A positive side effect of in-house purchasing planning is that it also improves planning reliability for suppliers and enables long-term partnerships.
A clear view of the facts
Purchasers need the right tools to work strategically and reduce costs in the long term. But to do this, they need a foundation: transparent data – right down to the document level. All too often, data is stored in different systems, from paper invoices and Excel files to SAP and other ERP systems. In order to change the cost situation and identify potential savings, the data used for strategic decisions must come from a single system. The keyword here is consolidated data. Only then can potential savings become visible, for example through volume bundling, raw material consolidation, and focusing on strategic suppliers. In addition, purchasing is then in a position to identify the causes of cost drivers: maverick buying, bottlenecks or surpluses in the use of framework agreements, incorrectly posted invoices, conversions from sample to series parts, implausible cost changes, or incomprehensible pricing.
Current events require a quick response
Political crises, rapidly rising raw material prices, collapsing exchange rates, suppliers going bankrupt – for purchasing, this means reacting quickly! Optimal data and information management is the key factor for success here, because manual processes can mean a critical loss of time. That’s why all relevant information must be available in real time. And that means from all locations, in all currencies used (including foreign currencies), and from the various ERP systems.
Big Data Management
In complex, international corporate hierarchies, procurement often still takes place locally, without the central purchasing department being informed about all activities. This results in thousands of purchasing transactions every day in international corporations, with correspondingly large savings potential. It is therefore important to harmonize data, for example, part numbers, supplier numbers, and product group structures. Only when purchasing is able to capitalize on this data can significant competitive advantages be achieved.

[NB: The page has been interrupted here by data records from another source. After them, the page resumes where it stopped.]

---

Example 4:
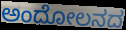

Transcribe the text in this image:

ಅಂದೋಲನದ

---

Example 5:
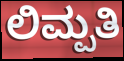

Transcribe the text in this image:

ಲಿಮ್ಪತಿ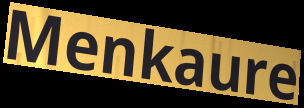
Menkaure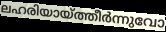
ലഹരിയായ്ത്തീർന്നുവോ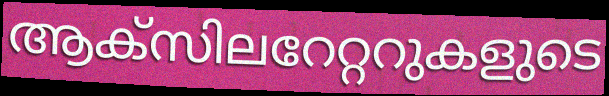
ആക്സിലറേറ്ററുകളുടെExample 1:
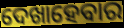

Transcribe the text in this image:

ଦେଖାହେବାର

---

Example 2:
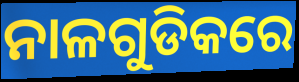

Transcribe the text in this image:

ନାଳଗୁଡିକରେ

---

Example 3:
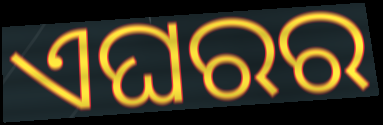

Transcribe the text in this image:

ଏଘରର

The new role of the purchaser
Purchasers have new tasks: they are no longer cold-blooded negotiation professionals who push suppliers to the brink of profitability and process orders when there are no negotiations pending. Tomorrow’s purchasers are networkers and have a place in product development. They have a seat at the table during meetings on new products and innovations so they can contribute their knowledge of supplier products.

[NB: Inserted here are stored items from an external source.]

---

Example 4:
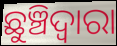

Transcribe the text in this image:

ଛୁଞ୍ଚିଦ୍ଵାରା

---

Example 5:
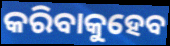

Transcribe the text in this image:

କରିବାକୁହେବ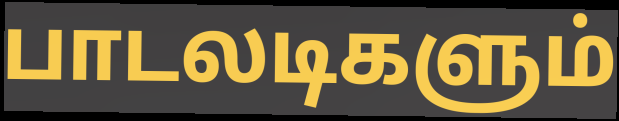
பாடலடிகளும்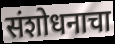
संशोधनाचाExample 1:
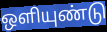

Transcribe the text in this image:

ஒளியுண்டு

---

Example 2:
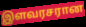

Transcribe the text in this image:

இளவரசரான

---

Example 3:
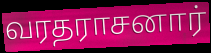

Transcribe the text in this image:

வரதராசனார்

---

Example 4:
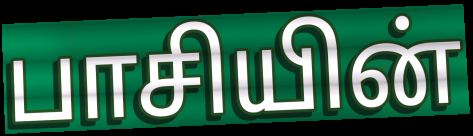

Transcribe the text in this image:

பாசியின்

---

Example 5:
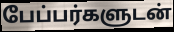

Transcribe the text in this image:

பேப்பர்களுடன்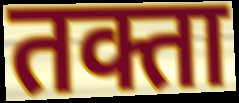
तक्ताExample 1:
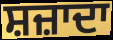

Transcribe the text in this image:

ਸ਼ਜ਼ਾਦਾ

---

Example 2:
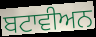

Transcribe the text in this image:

ਬਟਾਵੀਅਨ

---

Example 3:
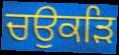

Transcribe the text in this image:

ਚਉਕੜਿ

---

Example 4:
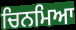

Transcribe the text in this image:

ਚਿਨਮਿਆ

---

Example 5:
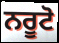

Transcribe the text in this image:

ਨਰੂਟੋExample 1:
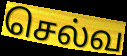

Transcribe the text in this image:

செல்வ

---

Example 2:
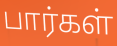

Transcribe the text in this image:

பார்கள்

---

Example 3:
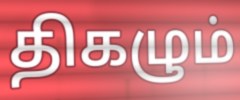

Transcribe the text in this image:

திகழும்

Of course, strong negotiating skills are still essential. In their new role, however, they also need to be able to recognize innovations and have comprehensive language skills so they can operate internationally. The use of tools for optimal presentations is simply part of the new role of the purchaser. Dashboards integrated into the purchasing control system are particularly helpful here, as they analyze data quickly and easily and present the results in a graphical format that is suitable for management.